TASK BRIEF: Copy out the cheerio thread below, starting at "Can anybody help" and ending at "html = fs.readFileSync('aaa.html')", and rename "higher-level api" to "higher-level interface" throughout that span.

START GIVEN TEXT

Getting element using xpath and cheerio

Astro picture Astro · Apr 15, 2013 · Viewed 15.6k times · Source

Trying to write a function in node.js that will get the element by xpath.

I have an xpath of the desired dom element like

xpath = '/html/body/div/div[2]/div/h1/span'

My DOM is loaded in cheerio via fs module (because I have this webpage stored locally):

var file = fs.readFileSync( "aaa.html" )
var inDom    = cheerio.load( file )

Then I am trying to iterate via each xpath part, get the element of the dom tree, check it's children if the name and element number matches, and if they do, store rez as this mathed element. Then I do continue to dig down with new xpath part. The code looks like this, but it fails to get what I want because just after I get the first mach and set rez as the matched element, in the next for loop cycle this new element seems not to have any children elements.

var rez = inDom('html');
var xpath = inXpath.split( "/" );
for( var i = iterateStart; i < xpath.length; i++ ) {
    var selector = xpath[ i ].split('[')[0];
    var matches = xpath[ i ].match(/\[(.*?)\]/);
    var child = 0;
    if( matches ) {
        child = matches[ 1 ];
    }

    for( var k = 0; k < rez.length; k++ ) {
        var found = false
        var curE = rez[ k ]

        for( var p = 0; p < curE.children.length; p++ ) {
            var curE_child = curE.children[ p ]

            if( curE_child.name = selector ) {
                if( child > 0 ) {
                    child--
                }
                else {
                    rez = curE_child
                    found = true
                    break
                }
            }               
        }
        if( found ) {
            break
        }
    }       
}

Can anybody help me with the code using mentioned node.js modules?

Answer

Noah picture Noah · Apr 15, 2013

It seems like you are doing way more work then you need to find the desired element. Can you post a sample html page?

Cheerio provides a higher-level api for finding elements that you should use.

var html = fs.readFileSync('aaa.html')
var $ = cheerio.load(html)
var selector = 'div' // some selector here which I can tune to the example html page
var parent = $(selector)
var childSelector = 'p' // some other selector 
var children = parent.find(childSelector)

END GIVEN TEXT
START SOURCE INFORMATION

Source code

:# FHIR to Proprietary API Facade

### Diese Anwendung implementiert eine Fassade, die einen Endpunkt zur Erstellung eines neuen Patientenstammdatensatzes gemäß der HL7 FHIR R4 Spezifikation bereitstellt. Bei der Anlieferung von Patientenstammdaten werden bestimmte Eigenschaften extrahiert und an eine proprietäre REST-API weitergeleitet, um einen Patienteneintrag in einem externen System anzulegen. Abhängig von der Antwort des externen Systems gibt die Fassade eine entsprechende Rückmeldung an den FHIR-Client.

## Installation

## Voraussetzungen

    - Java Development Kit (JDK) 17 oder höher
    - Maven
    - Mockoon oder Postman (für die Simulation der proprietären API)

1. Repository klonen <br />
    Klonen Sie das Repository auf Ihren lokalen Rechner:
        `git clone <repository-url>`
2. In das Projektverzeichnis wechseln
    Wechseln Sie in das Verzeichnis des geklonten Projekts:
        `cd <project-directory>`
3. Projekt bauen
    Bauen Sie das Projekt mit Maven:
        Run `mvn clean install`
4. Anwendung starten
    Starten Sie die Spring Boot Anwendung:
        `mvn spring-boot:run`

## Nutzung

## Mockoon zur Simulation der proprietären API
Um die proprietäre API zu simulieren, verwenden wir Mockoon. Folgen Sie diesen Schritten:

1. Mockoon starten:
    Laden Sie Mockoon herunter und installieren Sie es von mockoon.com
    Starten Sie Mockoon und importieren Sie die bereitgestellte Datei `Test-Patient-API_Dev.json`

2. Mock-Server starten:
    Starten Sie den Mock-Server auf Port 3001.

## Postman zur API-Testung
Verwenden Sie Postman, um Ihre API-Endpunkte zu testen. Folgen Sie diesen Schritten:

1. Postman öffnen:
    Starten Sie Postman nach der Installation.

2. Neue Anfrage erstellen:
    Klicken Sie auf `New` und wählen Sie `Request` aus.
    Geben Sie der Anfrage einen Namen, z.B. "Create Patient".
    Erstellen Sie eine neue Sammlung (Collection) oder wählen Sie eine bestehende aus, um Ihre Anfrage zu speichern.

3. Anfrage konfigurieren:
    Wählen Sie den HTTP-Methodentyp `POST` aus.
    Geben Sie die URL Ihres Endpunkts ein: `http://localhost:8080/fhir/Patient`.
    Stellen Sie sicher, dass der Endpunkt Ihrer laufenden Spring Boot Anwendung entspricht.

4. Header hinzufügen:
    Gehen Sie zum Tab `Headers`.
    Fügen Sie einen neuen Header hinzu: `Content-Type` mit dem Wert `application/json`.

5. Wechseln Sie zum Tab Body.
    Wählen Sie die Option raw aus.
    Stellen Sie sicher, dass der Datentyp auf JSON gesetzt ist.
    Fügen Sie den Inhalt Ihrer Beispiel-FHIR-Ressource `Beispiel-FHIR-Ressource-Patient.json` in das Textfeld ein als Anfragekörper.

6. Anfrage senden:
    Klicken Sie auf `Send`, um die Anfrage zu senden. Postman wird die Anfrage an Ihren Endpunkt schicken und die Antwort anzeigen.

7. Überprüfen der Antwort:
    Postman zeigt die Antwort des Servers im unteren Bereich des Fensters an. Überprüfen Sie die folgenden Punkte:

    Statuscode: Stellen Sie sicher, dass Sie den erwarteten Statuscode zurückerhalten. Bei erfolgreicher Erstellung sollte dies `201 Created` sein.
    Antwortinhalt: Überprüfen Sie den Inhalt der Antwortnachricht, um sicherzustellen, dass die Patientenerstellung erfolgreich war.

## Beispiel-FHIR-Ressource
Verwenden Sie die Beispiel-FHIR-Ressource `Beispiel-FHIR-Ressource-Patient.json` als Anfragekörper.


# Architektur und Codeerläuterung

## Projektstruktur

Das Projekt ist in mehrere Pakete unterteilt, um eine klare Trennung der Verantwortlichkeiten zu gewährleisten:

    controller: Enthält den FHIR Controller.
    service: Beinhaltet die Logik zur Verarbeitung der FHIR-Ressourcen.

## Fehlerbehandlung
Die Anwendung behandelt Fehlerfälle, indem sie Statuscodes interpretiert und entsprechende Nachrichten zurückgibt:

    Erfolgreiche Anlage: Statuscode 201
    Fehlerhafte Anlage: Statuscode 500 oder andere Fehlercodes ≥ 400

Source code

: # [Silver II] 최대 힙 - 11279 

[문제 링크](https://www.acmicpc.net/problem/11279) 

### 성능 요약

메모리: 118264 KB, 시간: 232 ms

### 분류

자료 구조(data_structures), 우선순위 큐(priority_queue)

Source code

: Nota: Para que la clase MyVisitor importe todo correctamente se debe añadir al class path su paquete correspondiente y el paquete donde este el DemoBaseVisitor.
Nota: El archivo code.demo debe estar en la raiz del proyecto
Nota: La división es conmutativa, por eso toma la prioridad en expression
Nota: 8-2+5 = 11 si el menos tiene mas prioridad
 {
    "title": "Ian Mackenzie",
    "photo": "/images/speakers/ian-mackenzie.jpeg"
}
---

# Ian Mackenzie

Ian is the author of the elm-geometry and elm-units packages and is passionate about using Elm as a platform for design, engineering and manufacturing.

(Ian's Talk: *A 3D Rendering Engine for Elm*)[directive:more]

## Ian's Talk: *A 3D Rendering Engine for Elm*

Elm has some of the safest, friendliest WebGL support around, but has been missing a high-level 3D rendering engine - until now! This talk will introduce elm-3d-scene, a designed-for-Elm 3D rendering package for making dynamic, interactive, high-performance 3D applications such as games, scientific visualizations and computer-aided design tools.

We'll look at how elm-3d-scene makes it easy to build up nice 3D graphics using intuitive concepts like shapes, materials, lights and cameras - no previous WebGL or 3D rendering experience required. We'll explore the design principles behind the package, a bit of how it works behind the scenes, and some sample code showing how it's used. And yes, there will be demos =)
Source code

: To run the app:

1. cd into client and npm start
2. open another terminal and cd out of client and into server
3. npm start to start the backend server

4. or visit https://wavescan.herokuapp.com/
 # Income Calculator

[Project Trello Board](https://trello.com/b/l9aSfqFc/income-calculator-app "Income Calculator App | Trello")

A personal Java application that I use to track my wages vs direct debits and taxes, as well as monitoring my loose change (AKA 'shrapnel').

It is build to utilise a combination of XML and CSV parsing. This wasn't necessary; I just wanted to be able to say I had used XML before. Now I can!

END SOURCE INFORMATION

SOLUTION FOR THIS PROBLEM:
Can anybody help me with the code using mentioned node.js modules?

Answer

Noah picture Noah · Apr 15, 2013

It seems like you are doing way more work then you need to find the desired element. Can you post a sample html page?

Cheerio provides a higher-level interface for finding elements that you should use.

var html = fs.readFileSync('aaa.html')